Nicole Mari le Samedi 30 Juillet 2022 à 21:15

L’autonomie peut-elle augmenter le bien-être économique et social des Corses ? « Oui », répond clairement Nanette Maupertuis, présidente de l’Assemblée de Corse et professeur d’économie à l’université de Corse. Lors de la dernière session estivale de l’Assemblée de Corse, elle a présenté un rapport « Autunumia è Benista », basé sur une étude inédite couvrant 80 pays et qui est un plaidoyer argumenté en faveur de l’autonomie fiscale. Elle explique à Corse Net Infos que la qualité de vie d’une population dépend directement de la qualité des institutions qui la gouvernent. Elle affirme que l’autonomie est, à la fois, une dynamique et une éthique de la responsabilité et de la confiance.



Nanette Maupertuis, présidente de l'Assemblée de Corse, représentante de la Corse au Comité européen des régions et professeur d'économie à l'Université de Corse.
Nanette Maupertuis, présidente de l'Assemblée de Corse, représentante de la Corse au Comité européen des régions et professeur d'économie à l'Université de Corse.
- Vous avez choisi de présenter une étude inédite sur l’impact de l’autonomie dans le quotidien et le bien-être des Corses. De quoi s’agit-il exactement ?
- Depuis des années, lorsqu’on traite de la question de l’autonomie, on convoque, en général, le droit comparé et on mobilise les statuts existants dans des régions autonomes. On a raison de le faire, mais, le plus souvent, on ne regarde que l’angle du droit et on passe sous silence l’économie politique qui est, pourtant, très utile parce qu’elle nous permet de faire le lien entre la qualité des institutions et les indicateurs de bien-être. Ces indicateurs sont très intéressants parce qu’ils englobent, à la fois, les indicateurs de bien-être matériel, comme le PIB (Produit intérieur brut), donc le revenu, et des indicateurs de développement humain dans les domaines de la santé, de l’espérance de vie, du niveau d’éducation, de l’égalité de genres… et plus récemment aussi les questions environnementales. Mon souci était d’entrer dans le débat sur l’autonomie en mettant la focale sur la dimension économique et sociale, d’autant que nous l’avions évoquée, d’une part lors de la Conférence sociale qui s’est tenue il y a quelques semaines, d’autre part au sein de l’hémicycle. J’avais été interpellée par Jean-Martin Mondoloni de manière un peu ironique sur la question suivante : « est-ce que l’autonomie accroît le bonheur des gens et va régler leurs problèmes quotidiens ? ». Je me suis employée à investiguer la littérature académique existante sur le sujet pour voir quelle était la relation entre autonomie et bien-être économique et social.
 
- Vous aviez, en janvier, dans nos colonnes, affirmé que l’autonomie offrait de nouvelles opportunités de développement économique et social. Cette étude le confirme-t-elle ?
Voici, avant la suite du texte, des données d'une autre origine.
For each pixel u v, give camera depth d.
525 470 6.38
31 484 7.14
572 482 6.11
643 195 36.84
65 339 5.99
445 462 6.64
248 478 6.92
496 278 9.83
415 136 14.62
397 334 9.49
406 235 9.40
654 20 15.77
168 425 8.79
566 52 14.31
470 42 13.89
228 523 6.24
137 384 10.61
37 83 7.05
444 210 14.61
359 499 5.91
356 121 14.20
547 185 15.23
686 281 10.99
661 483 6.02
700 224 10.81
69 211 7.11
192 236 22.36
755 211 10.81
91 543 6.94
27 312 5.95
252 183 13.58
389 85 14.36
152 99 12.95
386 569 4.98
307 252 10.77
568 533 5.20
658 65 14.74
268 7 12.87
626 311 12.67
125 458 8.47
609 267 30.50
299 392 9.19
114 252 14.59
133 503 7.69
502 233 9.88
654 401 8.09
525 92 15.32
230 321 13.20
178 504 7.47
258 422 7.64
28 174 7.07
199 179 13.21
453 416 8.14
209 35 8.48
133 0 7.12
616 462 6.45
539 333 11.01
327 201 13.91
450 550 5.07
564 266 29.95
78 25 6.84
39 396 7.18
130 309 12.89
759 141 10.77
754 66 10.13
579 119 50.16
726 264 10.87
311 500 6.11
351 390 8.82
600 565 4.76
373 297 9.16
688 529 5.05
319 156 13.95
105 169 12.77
- Oui ! Lorsque j’ai commencé à approfondir le sujet, je me suis aperçue que dans la littérature académique internationale, il y avait énormément de contributions sur le lien entre autonomie et croissance économique, autonomie et développement, qualité des institutions et bien-être économique et social. J’ai, donc, sollicité un cabinet spécialisé en économie, Kyrn’Economics, créé par deux jeunes Corses, pour étudier tout cela. Il m’a rendu, le mois dernier, un rapport qui couvre 80 pays et analyse au total 53 travaux scientifiques reconnus. Je précise que d’un point de vue international, on considère une région comme autonome à partir du moment où elle dispose de la compétence fiscale. Ce rapport montre bien quels sont les bénéfices que l’on peut attendre d’un statut d’autonomie au regard des expériences qui sont menées dans toutes les régions autonomes de par le monde. Il établit clairement un lien très positif et très solide entre autonomie fiscale et croissance économique.
 
- Pourtant, des politiques, comme le Communiste Fabien Roussel, clament que l’autonomie ne permettra pas de remplir les frigos des Corses. Alors qu’en est-il ?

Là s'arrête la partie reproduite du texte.